▸ **Written instruction**
Set out each line of the rows below as a numbered list, omitting blank lines and leaving out the pictures.
— BEGIN —
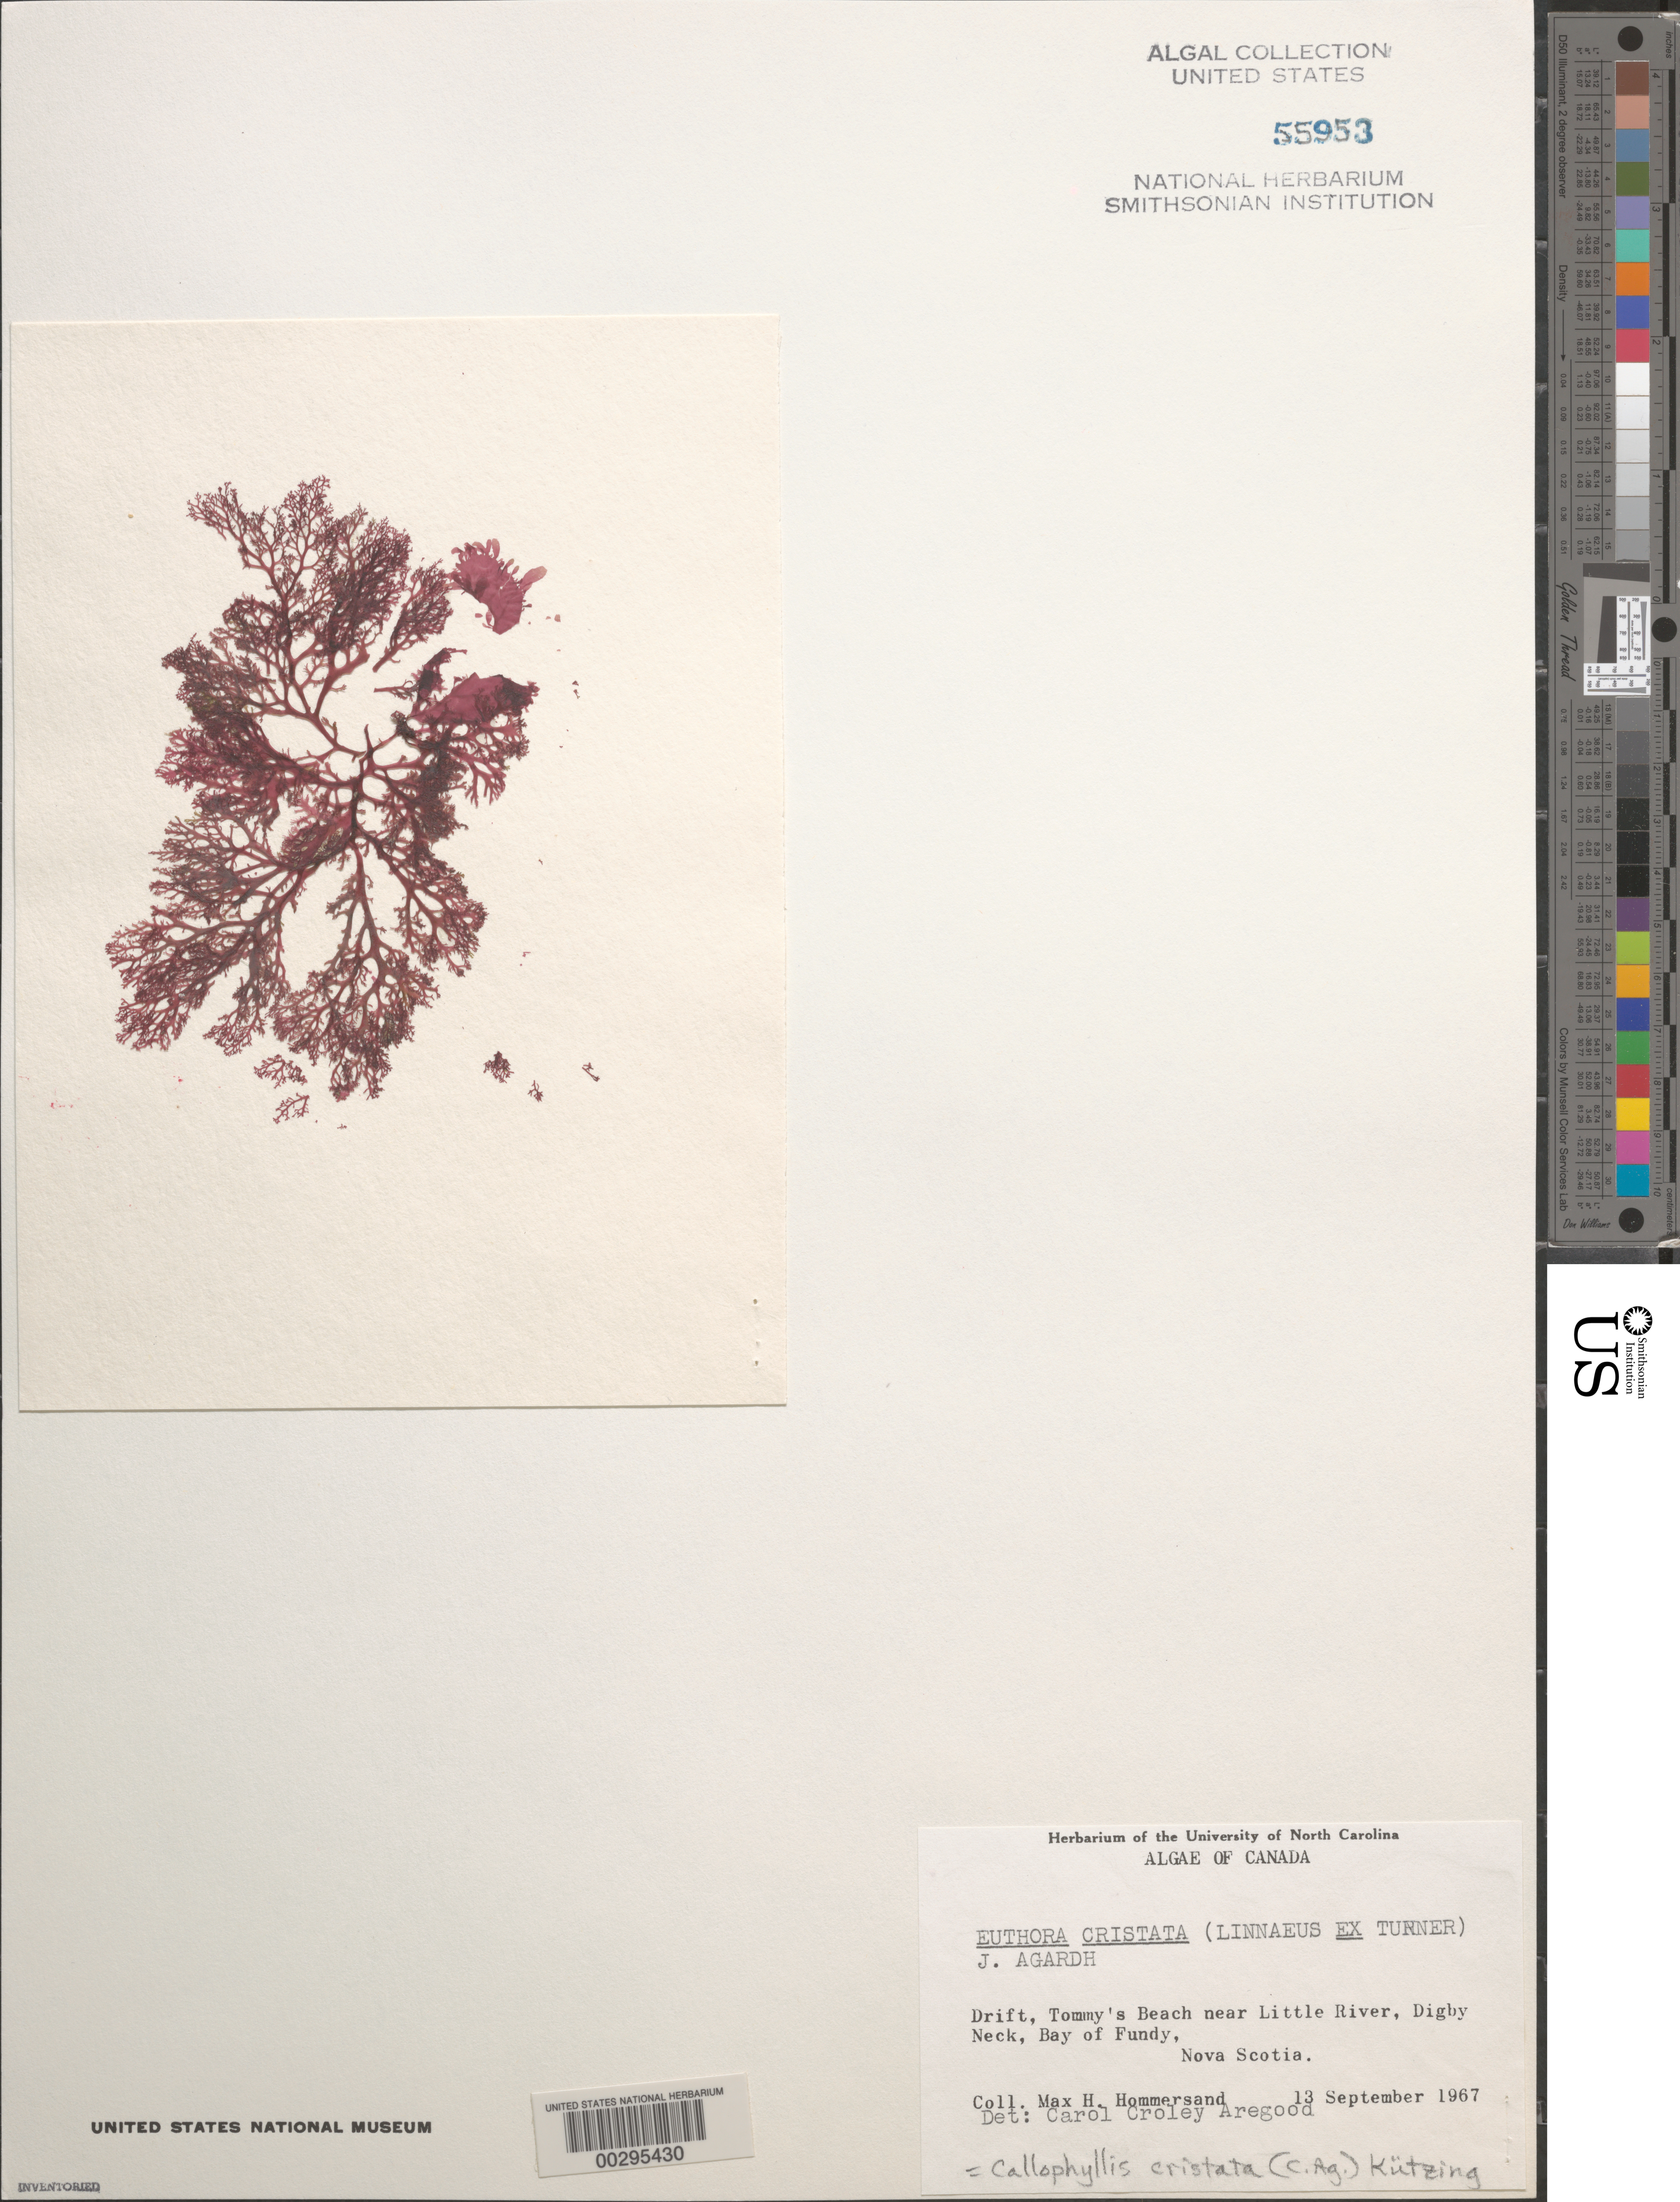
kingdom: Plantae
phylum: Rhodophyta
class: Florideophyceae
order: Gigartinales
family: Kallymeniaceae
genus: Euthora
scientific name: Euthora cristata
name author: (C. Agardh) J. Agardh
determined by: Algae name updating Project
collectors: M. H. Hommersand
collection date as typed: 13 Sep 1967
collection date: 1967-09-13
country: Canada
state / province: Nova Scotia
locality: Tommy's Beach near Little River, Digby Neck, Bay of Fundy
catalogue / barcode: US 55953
— END —
▸ **Written response**
1. kingdom: Plantae
2. phylum: Rhodophyta
3. class: Florideophyceae
4. order: Gigartinales
5. family: Kallymeniaceae
6. genus: Euthora
7. scientific name: Euthora cristata
8. name author: (C. Agardh) J. Agardh
9. determined by: Algae name updating Project
10. collectors: M. H. Hommersand
11. collection date as typed: 13 Sep 1967
12. collection date: 1967-09-13
13. country: Canada
14. state / province: Nova Scotia
15. locality: Tommy's Beach near Little River, Digby Neck, Bay of Fundy
16. catalogue / barcode: US 55953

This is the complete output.